Second, the opposition parties, which seek to participate in Pakistan’s future election, are capitalizing on the issue and deem it a ripe time to win the public support. Therefore, all major opposition political parties have demanded Sharif step down and stay away from power until his name was cleared. Pakistan People’s Party (PPP) chairperson Bilawal Bhutto-Zardari called on Nawaz Sharif to step down, until an inquiry into the money laundering allegations levelled at his family are completed. “As long as the investigations into the Panama leaks are ongoing, you should resign. You can resume when you are absolved of the charges,” he said, reminding Sharif of advice he had imparted for the former Pakistani Prime Minister Yousuf Raza Gilani when the latter was facing multiple charges in court. Moreover, With the Panama leaks hitting the headlines, the government came under pressure from Pakistan Tehreek-e-Insaf (PTI) which was founded in 1996 by former national cricket captain Imran Khan who demanded Sharif’s resignation. In brief, many opposition leaders, including former President Asif Zardari, have suggested Sharif should resign as a fair investigation is not possible if he remained in power.
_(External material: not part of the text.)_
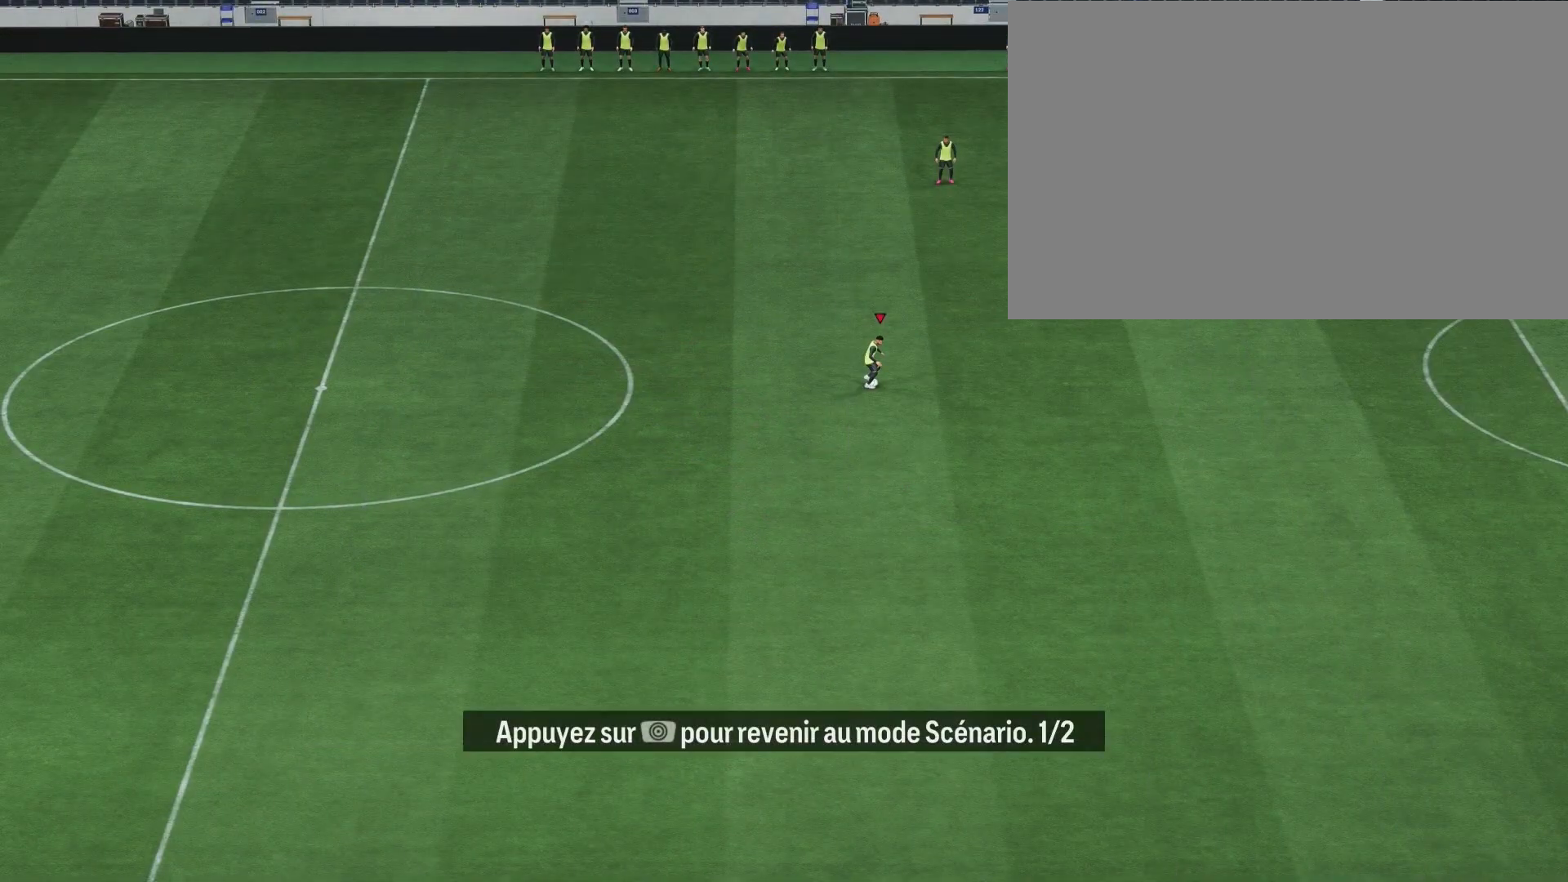
{"buttons": [], "left_stick": "center", "right_stick": "down", "events": [[233, "right_stick", "down"]]}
However, Sharif said in response to the demands that his PML-N party had bagged more votes than the opposition parties combined. “The people of Pakistan have elected me and only they can remove me from this post,” he said. Similarly, the court stopped short of removing Sharif from public office. Instead, it ordered investigators drawn from civilian investigation agencies and military intelligence services to examine the money trail, look at records where available and obtain testimony from key players.
Besides marring Sharif’s reputation, the case has brought serious trouble for him and his political position is at great stake since political figures turned against him. Indeed, now Sharif is seeking to do everything in his power to survive the issue until the 2018 election. But it seems that there is a faint chance for survival in this terrible ordeal.